In a lot of megacities artists nowadays only are in touch with the buyers clubs under the auspices of real estate oriented galleries. Reality checks ends up as soon as gaining the ownership of the air conditioned car .Not demanding that all artists got to pretend like the NGOs and take poverty elimination as their mission.Forms needed to be explored with all the dare both indoor and outdoor.In the whole curating of City Prince/sses I don't get the dare.What I get is a tried and tired dialogue both in form and content.Indian, African, French, German, American rap and techno scenes are presenting much more penetrating dialogues and designs.

The invitations extended to well connected artists are not translated to prejudice free immigration policies from the host sides; the guests are only too happy to be part of the good and gracious.Lot of these artists keep silent on home rulers abuse of human rights in every front.Mind it that my hometown Dhaka in recent years has experienced the serial blogger killings, extra judiciary killings, rampant kidnapping allegedly by law enforcment agencies, promotion of religious victimhood within major art summits and a compromised mass media.Artists nesting there in corporate houses simply to survive and add to their living standard threatened by diabolical inflation.Young artists who hasn't yet landed the nests are crowding around those who have.

- - - - -

* ACTIONS TO TAKE
- 1) Answer these about the piece on artists and curating:
(a) Which music scenes does the writer say offer more penetrating dialogues and designs?
(b) What is the writer's hometown?
(c) Why do artists nest in corporate houses, according to the writer?
- 2) Carry the piece on artists and curating forward from its last sentence.
The records that follow have nothing to do with the piece on artists and curating.

* DATA RECORDS
- - - - -

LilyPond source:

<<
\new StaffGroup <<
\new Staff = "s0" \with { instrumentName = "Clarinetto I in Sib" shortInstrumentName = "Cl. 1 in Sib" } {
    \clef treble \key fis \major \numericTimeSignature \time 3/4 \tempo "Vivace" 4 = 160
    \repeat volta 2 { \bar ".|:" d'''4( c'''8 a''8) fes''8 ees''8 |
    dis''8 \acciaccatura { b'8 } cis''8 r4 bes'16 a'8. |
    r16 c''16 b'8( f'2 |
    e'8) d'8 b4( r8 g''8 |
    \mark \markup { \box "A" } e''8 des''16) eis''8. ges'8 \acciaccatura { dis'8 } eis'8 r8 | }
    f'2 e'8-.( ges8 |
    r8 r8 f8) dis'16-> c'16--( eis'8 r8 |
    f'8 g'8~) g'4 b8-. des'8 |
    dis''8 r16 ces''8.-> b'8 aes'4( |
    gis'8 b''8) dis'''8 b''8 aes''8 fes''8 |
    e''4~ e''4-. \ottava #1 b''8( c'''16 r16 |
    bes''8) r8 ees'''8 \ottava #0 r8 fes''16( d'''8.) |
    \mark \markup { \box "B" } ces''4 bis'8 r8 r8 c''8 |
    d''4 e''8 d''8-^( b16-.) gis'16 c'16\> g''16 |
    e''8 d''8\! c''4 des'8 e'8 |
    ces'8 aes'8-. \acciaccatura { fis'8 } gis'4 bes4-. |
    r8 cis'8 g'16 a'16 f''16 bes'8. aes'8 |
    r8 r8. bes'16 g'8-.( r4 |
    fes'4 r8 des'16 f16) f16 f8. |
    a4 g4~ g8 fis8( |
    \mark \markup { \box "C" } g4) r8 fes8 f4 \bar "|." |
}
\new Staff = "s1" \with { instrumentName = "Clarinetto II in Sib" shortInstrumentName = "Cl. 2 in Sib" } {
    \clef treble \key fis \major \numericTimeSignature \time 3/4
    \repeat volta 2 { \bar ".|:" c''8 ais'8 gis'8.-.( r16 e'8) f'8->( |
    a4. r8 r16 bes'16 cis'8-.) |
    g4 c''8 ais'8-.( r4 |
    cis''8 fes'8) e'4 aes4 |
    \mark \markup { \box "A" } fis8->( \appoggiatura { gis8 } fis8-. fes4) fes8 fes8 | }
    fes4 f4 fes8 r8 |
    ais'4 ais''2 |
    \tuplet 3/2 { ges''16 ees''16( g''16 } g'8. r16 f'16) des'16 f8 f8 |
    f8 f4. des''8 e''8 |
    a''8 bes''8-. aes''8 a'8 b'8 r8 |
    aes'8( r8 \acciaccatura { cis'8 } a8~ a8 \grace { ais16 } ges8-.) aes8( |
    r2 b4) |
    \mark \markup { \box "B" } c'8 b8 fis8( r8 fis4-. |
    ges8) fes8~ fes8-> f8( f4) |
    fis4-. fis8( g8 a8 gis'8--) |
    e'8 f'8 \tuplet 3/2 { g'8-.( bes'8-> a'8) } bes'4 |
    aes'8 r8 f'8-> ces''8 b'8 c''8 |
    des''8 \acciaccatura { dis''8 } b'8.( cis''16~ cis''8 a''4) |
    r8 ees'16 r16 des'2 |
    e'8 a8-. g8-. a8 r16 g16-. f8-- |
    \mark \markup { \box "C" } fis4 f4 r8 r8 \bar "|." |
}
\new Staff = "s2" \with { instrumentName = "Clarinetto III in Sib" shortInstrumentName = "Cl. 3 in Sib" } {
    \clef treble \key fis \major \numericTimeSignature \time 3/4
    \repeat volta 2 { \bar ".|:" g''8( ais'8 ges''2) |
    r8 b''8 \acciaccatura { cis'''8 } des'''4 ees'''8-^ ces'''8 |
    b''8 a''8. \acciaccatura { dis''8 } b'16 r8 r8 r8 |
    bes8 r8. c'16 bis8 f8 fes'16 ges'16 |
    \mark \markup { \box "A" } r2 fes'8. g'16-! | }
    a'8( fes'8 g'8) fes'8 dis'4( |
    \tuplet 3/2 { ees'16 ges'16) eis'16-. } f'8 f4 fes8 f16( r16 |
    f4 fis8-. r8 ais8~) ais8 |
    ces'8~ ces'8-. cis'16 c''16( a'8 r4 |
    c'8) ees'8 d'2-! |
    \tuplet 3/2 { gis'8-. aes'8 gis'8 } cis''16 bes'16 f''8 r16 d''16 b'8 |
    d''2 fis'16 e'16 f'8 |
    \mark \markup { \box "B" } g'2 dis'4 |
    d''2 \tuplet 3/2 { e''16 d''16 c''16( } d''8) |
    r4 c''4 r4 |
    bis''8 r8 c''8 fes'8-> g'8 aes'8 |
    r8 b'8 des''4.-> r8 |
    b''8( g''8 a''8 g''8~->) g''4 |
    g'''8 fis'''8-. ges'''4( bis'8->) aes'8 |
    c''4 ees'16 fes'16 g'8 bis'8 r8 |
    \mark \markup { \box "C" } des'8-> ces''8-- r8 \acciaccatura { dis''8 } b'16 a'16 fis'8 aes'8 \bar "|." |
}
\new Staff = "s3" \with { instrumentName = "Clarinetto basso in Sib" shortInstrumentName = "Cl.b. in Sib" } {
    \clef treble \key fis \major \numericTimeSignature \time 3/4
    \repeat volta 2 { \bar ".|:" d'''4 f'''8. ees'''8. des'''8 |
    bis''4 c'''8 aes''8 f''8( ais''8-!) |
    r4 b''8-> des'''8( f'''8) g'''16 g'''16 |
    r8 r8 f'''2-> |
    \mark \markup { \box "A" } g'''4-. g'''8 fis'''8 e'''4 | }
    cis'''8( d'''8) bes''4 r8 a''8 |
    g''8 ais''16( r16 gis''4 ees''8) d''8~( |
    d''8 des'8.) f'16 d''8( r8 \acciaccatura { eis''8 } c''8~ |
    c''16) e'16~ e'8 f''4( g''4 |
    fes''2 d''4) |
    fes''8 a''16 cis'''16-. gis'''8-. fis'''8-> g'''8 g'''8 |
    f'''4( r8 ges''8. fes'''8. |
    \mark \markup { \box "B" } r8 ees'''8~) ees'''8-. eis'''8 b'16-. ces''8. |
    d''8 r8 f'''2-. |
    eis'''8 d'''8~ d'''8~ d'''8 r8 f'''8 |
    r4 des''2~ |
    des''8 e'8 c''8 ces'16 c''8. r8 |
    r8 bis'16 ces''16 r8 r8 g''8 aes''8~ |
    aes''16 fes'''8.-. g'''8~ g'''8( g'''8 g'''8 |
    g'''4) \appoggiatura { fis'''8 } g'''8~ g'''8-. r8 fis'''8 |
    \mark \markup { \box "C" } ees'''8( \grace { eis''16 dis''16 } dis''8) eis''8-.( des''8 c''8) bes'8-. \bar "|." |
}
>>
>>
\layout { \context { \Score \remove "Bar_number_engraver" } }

- - - - -

* ANSWER SET
- 1)
(a) Indian, African, French, German and American rap and techno scenes.
(b) Dhaka.
(c) To survive and to add to their living standard, which is threatened by inflation.

- 2)
An expression of art exported from Dhaka type cities essentially is the byproduct of selective and vetted silence.On this context Dhaka based Shishir Vattacharjee's representational solo show in any European major city is long due.From his early youth in the 80s, Shishir fought and modelled his animated drawings against selective silences imposed by the military juntas and played an influential role to establish Bengali New Years celebration as a secular festival known as Mongol Shova Yatra.A lot of Shishir both from advanced and third world now becomes simply the background of these type of mediocre art mesh. With his strong storylines and artistic virtuosity, Shishir upholds the wider Indian heritage mixed with a very localized  Dhaka dry humour.Mixing him with others does injustice to his art and to the futuristic dynamism of subcontinental art as well.

It's so easy to bundle 3rd world artists in the name of mixed installations and art performances.To me art is reclaiming identity, how a person is thinking, expressing and mentally modelling him/herself.I question if that expressed and modelled identity is adulterated by identity politics, dogma, religion, cultural limits.At the same time to be conscious to claim a balanced exclusivity as an individual.The curators old and present alike make jobs out of their new found toys, be it an African mask, a phone booth in London or a tattoo parlour in Manila and want to show it as an exotic find.And we keep watching to forget that a lot of  countries and their condescending cultural guardians with all sorts of discriminative mindset doing exactly opposite to what multicultural societies stand for.At the end it's not about the price tags or how much money is spent, it's about the mindset and on that front both artists and their so called international curators have a long way to go!